**Directions for this task:** Somewhere in the records below is a line containing "Bilans d’Orientation". Copy that line and everything after it through the end, unchanged.
*** Block opens ***
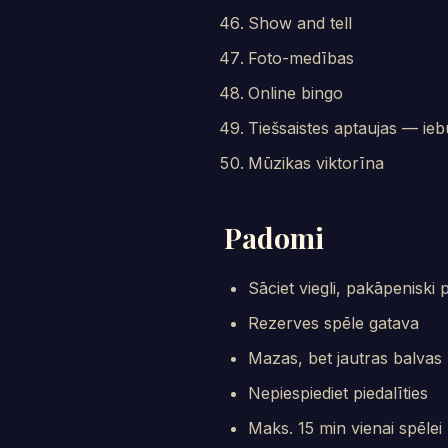
Show and tell
Foto-medības
Online bingo
Tiešsaistes aptaujas — ieb
Mūzikas viktorīna
Padomi
Sāciet viegli, pakāpeniski 
Rezerves spēle gatava
Mazas, bet jautras balvas
Nepiespiediet piedalīties
Maks. 15 min vienai spēlei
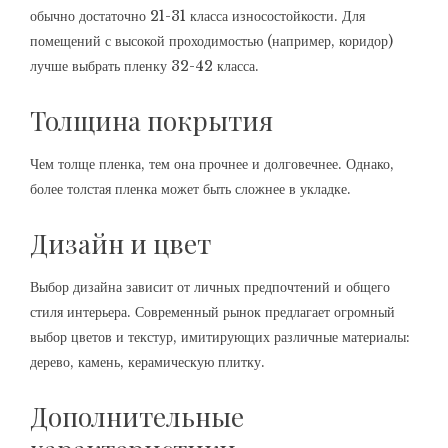
обычно достаточно 21-31 класса износостойкости. Для
помещений с высокой проходимостью (например, коридор)
лучше выбрать пленку 32-42 класса.
Толщина покрытия
Чем толще пленка, тем она прочнее и долговечнее. Однако,
более толстая пленка может быть сложнее в укладке.
Дизайн и цвет
Выбор дизайна зависит от личных предпочтений и общего
стиля интерьера. Современный рынок предлагает огромный
выбор цветов и текстур, имитирующих различные материалы:
дерево, камень, керамическую плитку.
Дополнительные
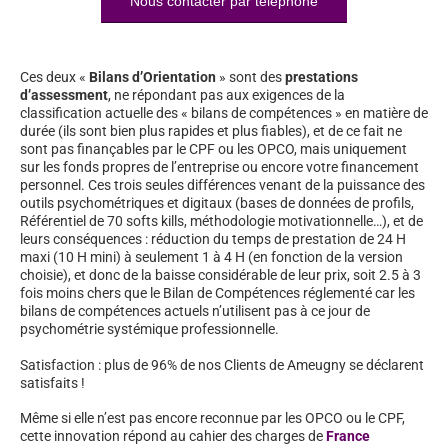
Nous contacter par téléphone
Ces deux «
Bilans d’Orientation
» sont des
prestations
d’assessment
, ne répondant pas aux exigences de la
classification actuelle des « bilans de compétences » en matière de
durée (ils sont bien plus rapides et plus fiables), et de ce fait ne
sont pas finançables par le CPF ou les OPCO, mais uniquement
sur les fonds propres de l’entreprise ou encore votre financement
personnel. Ces trois seules différences venant de la puissance des
outils psychométriques et digitaux (bases de données de profils,
Référentiel de 70 softs kills, méthodologie motivationnelle…), et de
leurs conséquences : réduction du temps de prestation de 24 H
maxi (10 H mini) à seulement 1 à 4 H (en fonction de la version
choisie), et donc de la baisse considérable de leur prix, soit 2.5 à 3
fois moins chers que le Bilan de Compétences réglementé car les
bilans de compétences actuels n’utilisent pas à ce jour de
psychométrie systémique professionnelle.
Satisfaction : plus de 96% de nos Clients de Ameugny se déclarent
satisfaits !
Même si elle n’est pas encore reconnue par les OPCO ou le CPF,
cette innovation répond au cahier des charges de
France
*** Block closes ***
**Response to this exercise:**
Bilans d’Orientation
» sont des
prestations
d’assessment
, ne répondant pas aux exigences de la
classification actuelle des « bilans de compétences » en matière de
durée (ils sont bien plus rapides et plus fiables), et de ce fait ne
sont pas finançables par le CPF ou les OPCO, mais uniquement
sur les fonds propres de l’entreprise ou encore votre financement
personnel. Ces trois seules différences venant de la puissance des
outils psychométriques et digitaux (bases de données de profils,
Référentiel de 70 softs kills, méthodologie motivationnelle…), et de
leurs conséquences : réduction du temps de prestation de 24 H
maxi (10 H mini) à seulement 1 à 4 H (en fonction de la version
choisie), et donc de la baisse considérable de leur prix, soit 2.5 à 3
fois moins chers que le Bilan de Compétences réglementé car les
bilans de compétences actuels n’utilisent pas à ce jour de
psychométrie systémique professionnelle.
Satisfaction : plus de 96% de nos Clients de Ameugny se déclarent
satisfaits !
Même si elle n’est pas encore reconnue par les OPCO ou le CPF,
cette innovation répond au cahier des charges de
France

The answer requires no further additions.